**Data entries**

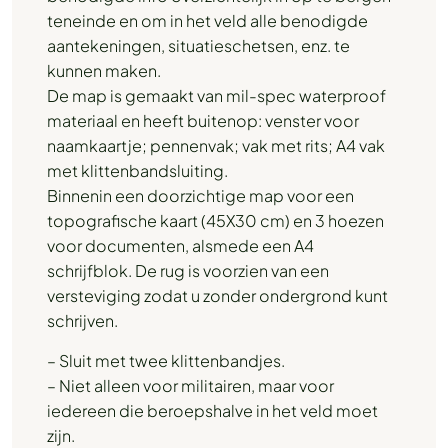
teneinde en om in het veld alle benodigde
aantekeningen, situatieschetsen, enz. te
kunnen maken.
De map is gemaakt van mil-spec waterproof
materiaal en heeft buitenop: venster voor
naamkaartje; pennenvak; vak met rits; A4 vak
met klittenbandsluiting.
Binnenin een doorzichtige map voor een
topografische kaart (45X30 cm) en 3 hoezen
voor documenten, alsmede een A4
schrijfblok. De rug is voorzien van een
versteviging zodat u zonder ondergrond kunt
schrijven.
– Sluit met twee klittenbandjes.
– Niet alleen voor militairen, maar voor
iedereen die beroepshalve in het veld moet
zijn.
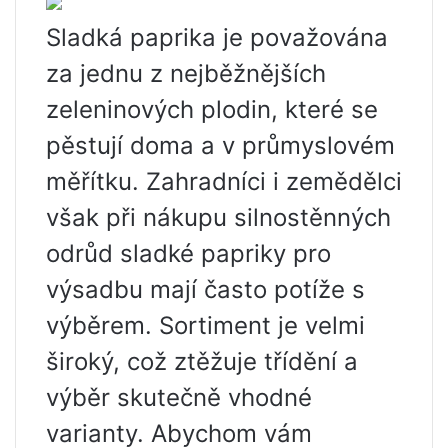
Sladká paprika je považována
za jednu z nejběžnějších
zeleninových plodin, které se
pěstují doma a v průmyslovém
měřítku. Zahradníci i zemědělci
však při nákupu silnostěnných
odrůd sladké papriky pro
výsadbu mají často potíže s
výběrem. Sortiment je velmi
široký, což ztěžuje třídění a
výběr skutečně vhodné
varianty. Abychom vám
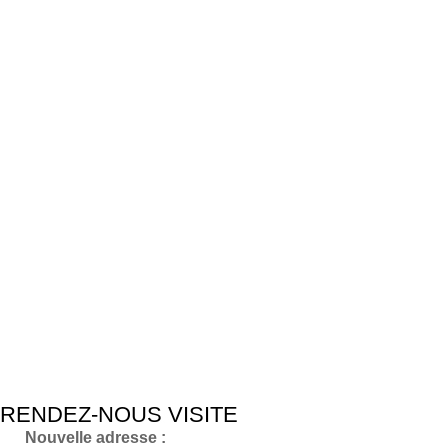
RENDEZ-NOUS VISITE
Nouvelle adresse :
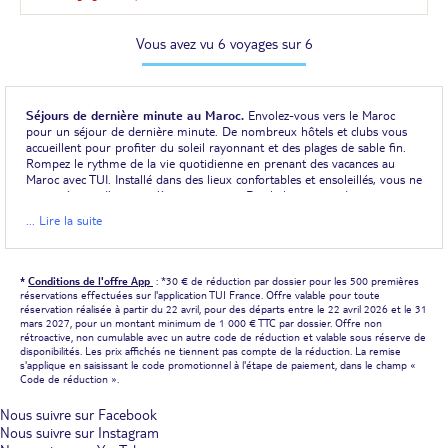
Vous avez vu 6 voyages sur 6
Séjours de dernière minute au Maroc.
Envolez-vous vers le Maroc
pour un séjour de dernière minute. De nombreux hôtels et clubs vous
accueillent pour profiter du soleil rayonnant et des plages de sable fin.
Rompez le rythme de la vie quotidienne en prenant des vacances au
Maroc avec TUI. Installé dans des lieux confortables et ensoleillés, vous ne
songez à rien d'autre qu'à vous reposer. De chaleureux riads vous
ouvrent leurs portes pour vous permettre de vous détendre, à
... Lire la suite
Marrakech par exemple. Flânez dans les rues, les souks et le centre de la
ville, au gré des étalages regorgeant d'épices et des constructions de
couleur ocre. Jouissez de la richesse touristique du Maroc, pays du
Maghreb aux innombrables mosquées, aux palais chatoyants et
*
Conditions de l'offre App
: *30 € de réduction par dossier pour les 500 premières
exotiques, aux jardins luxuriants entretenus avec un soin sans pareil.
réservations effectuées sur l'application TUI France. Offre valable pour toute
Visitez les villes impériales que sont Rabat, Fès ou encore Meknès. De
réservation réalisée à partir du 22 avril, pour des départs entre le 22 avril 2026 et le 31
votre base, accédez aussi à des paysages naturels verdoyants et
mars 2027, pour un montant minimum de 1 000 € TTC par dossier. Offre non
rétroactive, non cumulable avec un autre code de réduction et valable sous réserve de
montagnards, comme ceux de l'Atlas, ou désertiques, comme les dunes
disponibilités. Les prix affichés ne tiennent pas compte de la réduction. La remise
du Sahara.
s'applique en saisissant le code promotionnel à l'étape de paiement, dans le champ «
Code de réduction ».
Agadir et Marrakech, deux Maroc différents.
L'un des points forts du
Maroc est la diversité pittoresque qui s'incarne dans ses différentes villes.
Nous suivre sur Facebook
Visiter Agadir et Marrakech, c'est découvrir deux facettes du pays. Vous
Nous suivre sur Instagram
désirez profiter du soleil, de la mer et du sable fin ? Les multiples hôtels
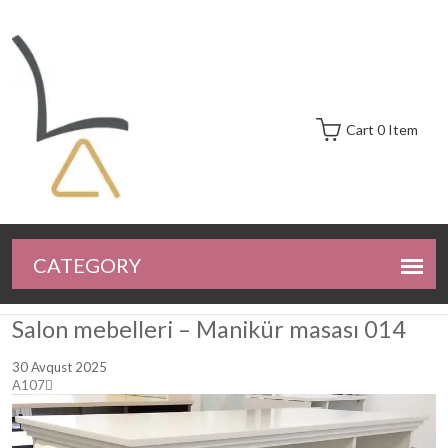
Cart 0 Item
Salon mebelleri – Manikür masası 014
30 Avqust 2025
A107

**JOB ITEM**
Copy out the text of every row word for word, leaving the pictures out.

**EXERCISE RESPONSE**
teneinde en om in het veld alle benodigde
aantekeningen, situatieschetsen, enz. te
kunnen maken.
De map is gemaakt van mil-spec waterproof
materiaal en heeft buitenop: venster voor
naamkaartje; pennenvak; vak met rits; A4 vak
met klittenbandsluiting.
Binnenin een doorzichtige map voor een
topografische kaart (45X30 cm) en 3 hoezen
voor documenten, alsmede een A4
schrijfblok. De rug is voorzien van een
versteviging zodat u zonder ondergrond kunt
schrijven.
– Sluit met twee klittenbandjes.
– Niet alleen voor militairen, maar voor
iedereen die beroepshalve in het veld moet
zijn.
Sladká paprika je považována
za jednu z nejběžnějších
zeleninových plodin, které se
pěstují doma a v průmyslovém
měřítku. Zahradníci i zemědělci
však při nákupu silnostěnných
odrůd sladké papriky pro
výsadbu mají často potíže s
výběrem. Sortiment je velmi
široký, což ztěžuje třídění a
výběr skutečně vhodné
varianty. Abychom vám
RENDEZ-NOUS VISITE
Nouvelle adresse :
Vous avez vu 6 voyages sur 6
Séjours de dernière minute au Maroc.
Envolez-vous vers le Maroc
pour un séjour de dernière minute. De nombreux hôtels et clubs vous
accueillent pour profiter du soleil rayonnant et des plages de sable fin.
Rompez le rythme de la vie quotidienne en prenant des vacances au
Maroc avec TUI. Installé dans des lieux confortables et ensoleillés, vous ne
songez à rien d'autre qu'à vous reposer. De chaleureux riads vous
ouvrent leurs portes pour vous permettre de vous détendre, à
... Lire la suite
Marrakech par exemple. Flânez dans les rues, les souks et le centre de la
ville, au gré des étalages regorgeant d'épices et des constructions de
couleur ocre. Jouissez de la richesse touristique du Maroc, pays du
Maghreb aux innombrables mosquées, aux palais chatoyants et
*
Conditions de l'offre App
: *30 € de réduction par dossier pour les 500 premières
exotiques, aux jardins luxuriants entretenus avec un soin sans pareil.
réservations effectuées sur l'application TUI France. Offre valable pour toute
Visitez les villes impériales que sont Rabat, Fès ou encore Meknès. De
réservation réalisée à partir du 22 avril, pour des départs entre le 22 avril 2026 et le 31
votre base, accédez aussi à des paysages naturels verdoyants et
mars 2027, pour un montant minimum de 1 000 € TTC par dossier. Offre non
rétroactive, non cumulable avec un autre code de réduction et valable sous réserve de
montagnards, comme ceux de l'Atlas, ou désertiques, comme les dunes
disponibilités. Les prix affichés ne tiennent pas compte de la réduction. La remise
du Sahara.
s'applique en saisissant le code promotionnel à l'étape de paiement, dans le champ «
Code de réduction ».
Agadir et Marrakech, deux Maroc différents.
L'un des points forts du
Maroc est la diversité pittoresque qui s'incarne dans ses différentes villes.
Nous suivre sur Facebook
Visiter Agadir et Marrakech, c'est découvrir deux facettes du pays. Vous
Nous suivre sur Instagram
désirez profiter du soleil, de la mer et du sable fin ? Les multiples hôtels
Cart 0 Item
Salon mebelleri – Manikür masası 014
30 Avqust 2025
A107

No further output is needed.